Wash. State Dep't of Soc. & Health Servs. v. Greer (In re Z.J.G.)

Citation448 P.3d 175
Decision Date03 September 2019
Docket Numberconsolidated with No. 78791-8-I,No. 78790-0-I,78790-0-I
CourtWashington Court of Appeals
Parties In the MATTER OF the DEPENDENCY OF Z.J.G. and M.E.J.G., minor children, Washington State Department of Social & Health Services, Respondent, v. Scott James Greer, Appellant.

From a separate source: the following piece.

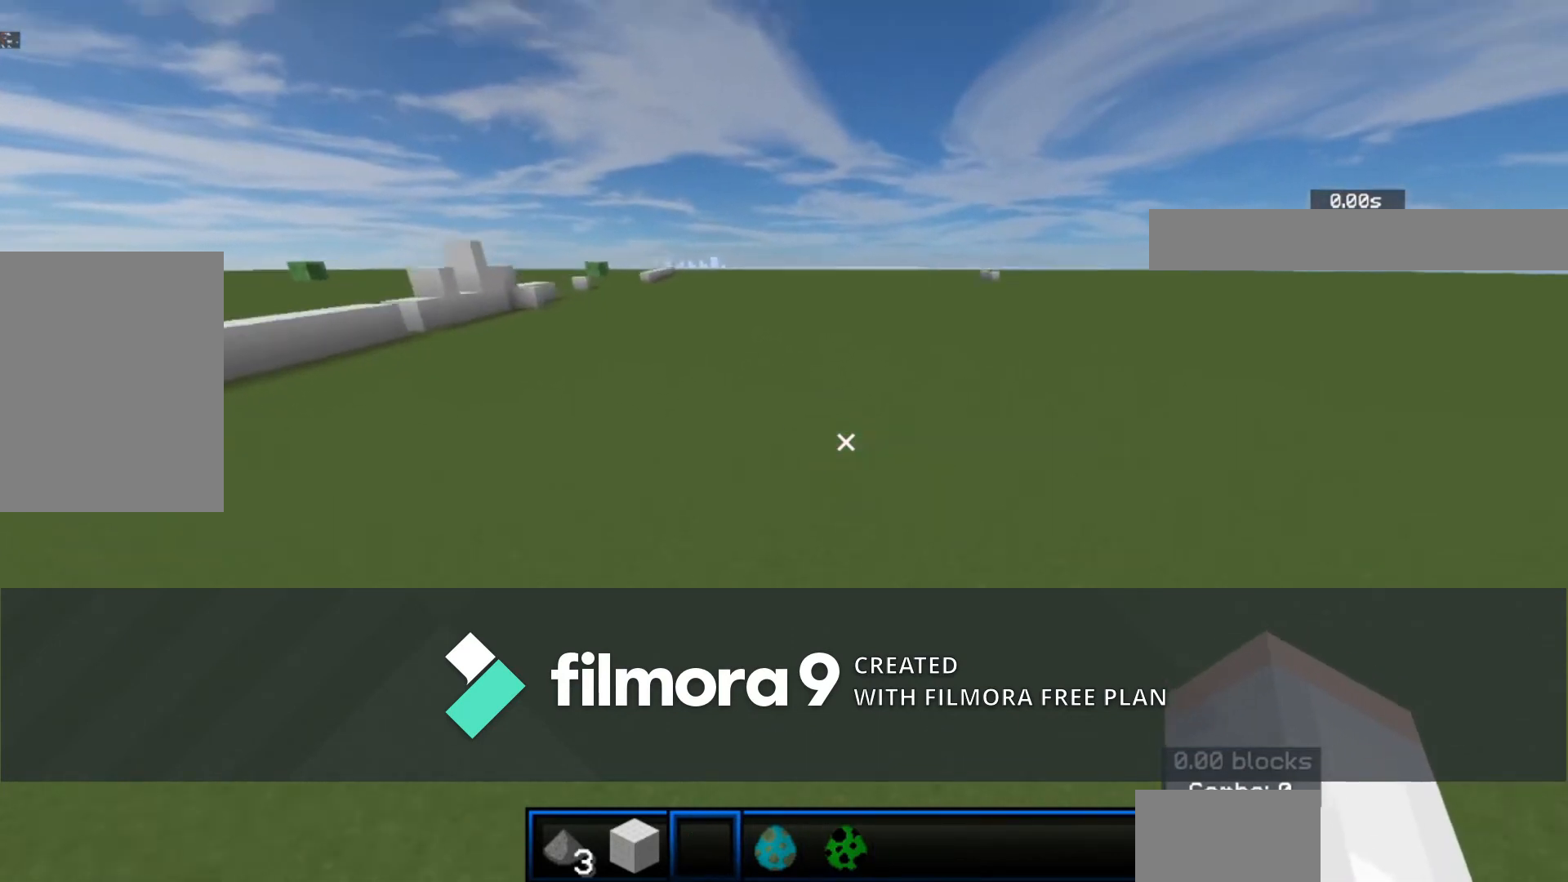
{"keys": ["space", "w"], "mouse": [], "events": []}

David Bruce Koch, Dana M. Nelson, Nielsen Broman Koch PLLC, Attorney at Law, 1908 E Madison St., Seattle, WA, 98122-2842, Jennifer L. Dobson, Attorney at Law, Po Box 15804, Seattle, WA, 98115-0804, for Petitioner.

Ariell Rayko Ikeda, Attorney at Law, Soc. & Hlth. Svcs. A.g. Office, Attorney at Law, Kelly L. Taylor, Ofc. of the Atty. General, 800 5th Ave Ste. 200 Seattle, WA, 98104-3107, for Respondent.

Dependency Casa Program King County, Mrjc-401 4th Avenue N, Suite 3081, Kent, WA, 98032, Kathleen Carney Martin, Dependency CASA Program, 401 4th Ave. N, Rm. 3081, Kent, WA, 98032-4429, for Guardian(s) Ad Litem.

Lauren Grace Esq. Johansen, Attorney at Law, 1401 E Jefferson St. Ste. 200, Seattle, WA, 98122-5570, for Other Parties.

PUBLISHED OPINION

Verellen, J.

¶1 Consistent with the standards of the federal Indian Child Welfare Act of 1978 (ICWA)1 and the Washington State Indian Child Welfare Act (WICWA),2 at the commencement of a 72-hour shelter care hearing, the court is obligated to inquire whether the child is or may be an Indian child. But if the Department of Social and Health Services3 (Department) engages in a good faith investigation into the child’s Indian status, the parties elicit the relevant evidence at the hearing, and the court considers that evidence before ruling on shelter care, then the court substantially complies with the inquiry requirement.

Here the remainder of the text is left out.